[WORK REQUEST] When you retype the data, keep every word exactly and include none of the pictures.
----- THE INPUT -----
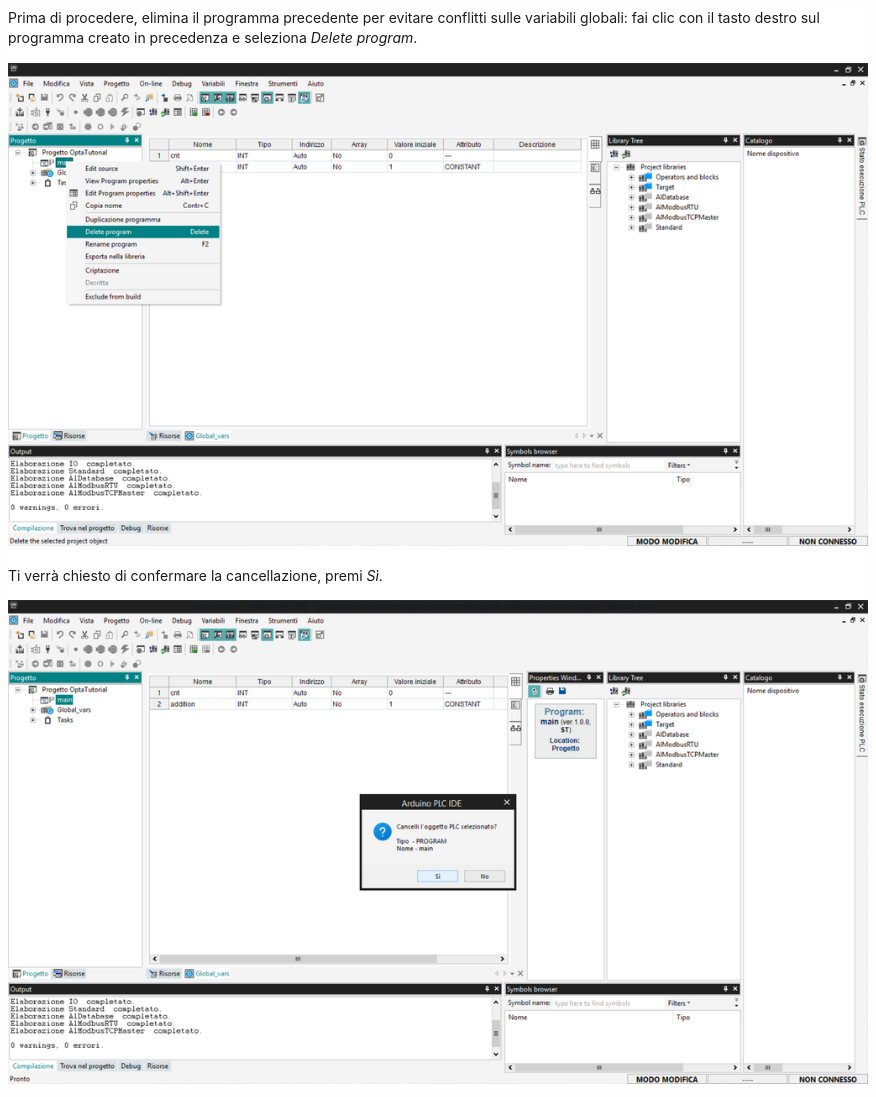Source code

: Prima di procedere, elimina il programma precedente per evitare conflitti sulle
variabili globali: fai clic con il tasto destro sul programma creato in
precedenza e seleziona *Delete program*.

![Delete Program](assets/it/13-delete-program.png)

Ti verrà chiesto di confermare la cancellazione, premi *Sì*.

![Confirm](assets/it/14-confirm.png)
-----
[RESULT OF THIS EXERCISE]
Source code

: Prima di procedere, elimina il programma precedente per evitare conflitti sulle
variabili globali: fai clic con il tasto destro sul programma creato in
precedenza e seleziona *Delete program*.

![Delete Program](assets/it/13-delete-program.png)

Ti verrà chiesto di confermare la cancellazione, premi *Sì*.

![Confirm](assets/it/14-confirm.png)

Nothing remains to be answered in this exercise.